Multi-dimensional operations in Triton

October 01, 2025

Vector addition in Triton is the most basic example out in the wild. By reading and understanding it, one can understand how a Triton program works in terms of the offset for loading and storing and masks etc.

See this link for the official vector add example: https://triton-lang.org/main/getting-started/tutorials/01-vector-add.html

Confident that I understood the basics of Triton, I decided to look at Matrix Multiplication in Triton and found my foundations crumbling. Turns out, there’s a huge step from 1D vector addition to 2D matrix multiplication.

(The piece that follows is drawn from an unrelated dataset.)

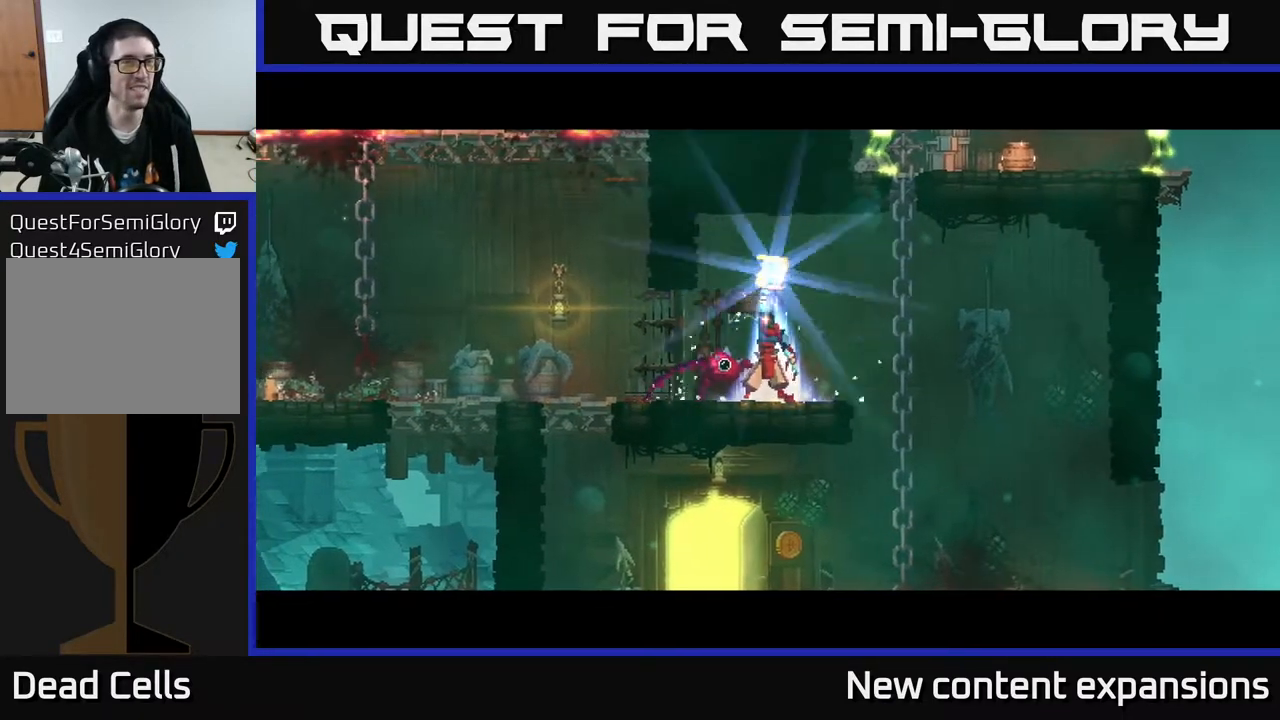
{"buttons": [], "left_stick": "center", "right_stick": "center", "events": []}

To bridge this gap, I have tried 2D matrix addition to understand how the dimensions add complexity to even the simple load and store operations.

We are going to do super simple matrix addition and play with the grid sizes a bit. Then, we’ll add tiling and see how that changes things.

2D Matrix simple addition

This is common for all:

import triton
import triton.language as tl

DEVICE = triton.runtime.driver.active.get_active_torch_device()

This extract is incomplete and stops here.